Initially, only the original UNet model’s performance was assessed in terms of validation loss and validation accuracy. Further, the original UNet model was modified using its encoder as a transfer learning model. For this, four transfer learning models were used, i.e., ResNet101, EffcientNetb3, VGG19, and DenseNet. The performance of the UNet model with these four transfer learning models as the encoder was assessed, and from their results, it was determined that EfficientNetb3 performed better than the other three transfer learning models. A detailed description of all the analysis is discussed below:

4.1. Analysis Using Different Optimizers

In the process of model training, optimizers play a crucial role in reducing the loss function and enhancing overall model performance. To validate the model’s performance with a batch size of eight and to determine the most effective optimizer, four different optimizers were employed: Adam [34], SGD [35], Adadelta [36], and RMSprop [37]. These optimizers were used to calculate validation loss and validation accuracy.

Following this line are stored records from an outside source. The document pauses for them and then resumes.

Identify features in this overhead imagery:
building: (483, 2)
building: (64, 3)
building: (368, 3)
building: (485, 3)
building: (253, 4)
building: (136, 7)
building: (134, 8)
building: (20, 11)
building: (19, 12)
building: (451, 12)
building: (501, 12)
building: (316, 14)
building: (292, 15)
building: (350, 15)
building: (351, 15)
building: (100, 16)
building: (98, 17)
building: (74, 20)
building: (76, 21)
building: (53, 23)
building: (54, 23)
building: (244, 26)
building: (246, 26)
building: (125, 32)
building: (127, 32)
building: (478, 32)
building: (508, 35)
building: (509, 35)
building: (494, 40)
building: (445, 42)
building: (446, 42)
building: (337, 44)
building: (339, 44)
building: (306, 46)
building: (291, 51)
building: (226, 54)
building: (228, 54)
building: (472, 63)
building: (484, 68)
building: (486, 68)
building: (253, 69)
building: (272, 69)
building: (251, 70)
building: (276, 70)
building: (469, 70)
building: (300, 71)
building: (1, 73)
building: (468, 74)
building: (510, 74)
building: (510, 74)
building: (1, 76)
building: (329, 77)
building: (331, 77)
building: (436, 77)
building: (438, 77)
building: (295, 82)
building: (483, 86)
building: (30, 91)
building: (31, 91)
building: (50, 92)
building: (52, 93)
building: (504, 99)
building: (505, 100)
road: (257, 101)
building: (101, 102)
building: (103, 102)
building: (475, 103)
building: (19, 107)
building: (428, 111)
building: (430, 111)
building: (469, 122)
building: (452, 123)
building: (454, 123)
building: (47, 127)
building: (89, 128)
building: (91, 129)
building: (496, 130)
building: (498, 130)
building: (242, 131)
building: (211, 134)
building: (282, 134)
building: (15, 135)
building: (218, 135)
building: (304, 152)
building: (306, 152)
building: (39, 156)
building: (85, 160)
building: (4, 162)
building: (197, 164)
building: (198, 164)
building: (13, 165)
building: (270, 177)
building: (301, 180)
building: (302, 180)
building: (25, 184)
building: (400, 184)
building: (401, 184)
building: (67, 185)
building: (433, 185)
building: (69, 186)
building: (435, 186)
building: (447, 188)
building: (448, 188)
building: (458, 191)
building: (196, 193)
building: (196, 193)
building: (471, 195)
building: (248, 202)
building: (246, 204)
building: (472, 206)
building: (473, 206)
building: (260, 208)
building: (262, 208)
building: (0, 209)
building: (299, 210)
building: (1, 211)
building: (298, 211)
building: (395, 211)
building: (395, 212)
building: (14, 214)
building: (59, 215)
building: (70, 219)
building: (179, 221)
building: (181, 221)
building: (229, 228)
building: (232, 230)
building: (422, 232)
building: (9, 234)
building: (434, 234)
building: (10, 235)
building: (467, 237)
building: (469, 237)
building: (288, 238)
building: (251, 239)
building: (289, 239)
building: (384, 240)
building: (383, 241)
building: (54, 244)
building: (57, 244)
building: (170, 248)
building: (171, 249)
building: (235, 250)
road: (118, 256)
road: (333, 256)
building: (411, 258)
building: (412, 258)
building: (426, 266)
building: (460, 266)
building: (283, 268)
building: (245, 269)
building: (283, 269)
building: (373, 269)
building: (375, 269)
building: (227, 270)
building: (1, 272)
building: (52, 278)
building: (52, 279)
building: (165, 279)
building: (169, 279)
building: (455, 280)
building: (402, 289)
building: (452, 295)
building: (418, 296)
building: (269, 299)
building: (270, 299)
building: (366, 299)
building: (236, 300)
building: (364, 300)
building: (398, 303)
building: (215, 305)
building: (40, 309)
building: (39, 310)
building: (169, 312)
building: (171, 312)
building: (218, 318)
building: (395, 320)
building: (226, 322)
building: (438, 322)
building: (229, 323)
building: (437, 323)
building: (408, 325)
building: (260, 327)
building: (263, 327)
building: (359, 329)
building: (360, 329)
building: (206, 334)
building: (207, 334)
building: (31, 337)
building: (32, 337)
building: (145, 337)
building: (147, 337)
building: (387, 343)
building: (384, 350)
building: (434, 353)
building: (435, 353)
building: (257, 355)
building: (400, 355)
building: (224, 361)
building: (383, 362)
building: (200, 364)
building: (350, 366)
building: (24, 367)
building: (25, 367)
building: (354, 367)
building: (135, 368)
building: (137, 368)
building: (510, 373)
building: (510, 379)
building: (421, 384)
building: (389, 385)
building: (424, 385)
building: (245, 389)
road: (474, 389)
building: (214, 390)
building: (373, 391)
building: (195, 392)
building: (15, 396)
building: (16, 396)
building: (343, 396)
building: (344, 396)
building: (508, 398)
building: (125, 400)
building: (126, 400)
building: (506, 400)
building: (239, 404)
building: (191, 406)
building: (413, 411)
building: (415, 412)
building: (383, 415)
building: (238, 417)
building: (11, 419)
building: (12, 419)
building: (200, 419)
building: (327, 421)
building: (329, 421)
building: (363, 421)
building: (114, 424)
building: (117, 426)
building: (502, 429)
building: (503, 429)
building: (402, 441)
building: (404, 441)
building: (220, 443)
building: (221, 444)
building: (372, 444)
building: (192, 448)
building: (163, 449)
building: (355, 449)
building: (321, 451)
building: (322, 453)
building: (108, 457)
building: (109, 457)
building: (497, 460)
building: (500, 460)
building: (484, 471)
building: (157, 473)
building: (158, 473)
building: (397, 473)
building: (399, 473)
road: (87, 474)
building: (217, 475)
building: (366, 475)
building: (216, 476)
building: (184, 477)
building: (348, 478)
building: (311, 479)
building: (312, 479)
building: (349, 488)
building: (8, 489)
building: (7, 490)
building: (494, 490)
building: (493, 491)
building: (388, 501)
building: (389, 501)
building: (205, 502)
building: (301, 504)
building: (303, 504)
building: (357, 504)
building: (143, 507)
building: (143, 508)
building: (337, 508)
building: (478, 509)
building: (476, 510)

As shown in Table 2, a thorough comparison of different optimizers was performed for the original UNet model, the UNet model with EfficientNetb3, and the proposed modified UNet model. This analysis aimed to evaluate each model’s performance with different optimizers. With an epoch of 10 and batch size of eight, the Adam optimizer emerged as the standout performer, showcasing the lowest validation loss value and the highest validation accuracy when compared to the other optimizers. This superiority of the Adam optimizer was consistent across all three models, highlighting its effectiveness at optimizing model performance. Moreover, from Table 2, it can also be observed that, with the Adam optimizer, the proposed modified UNet model achieved the highest accuracy at 88.77 and lowest loss at 23.12 in comparison to other models.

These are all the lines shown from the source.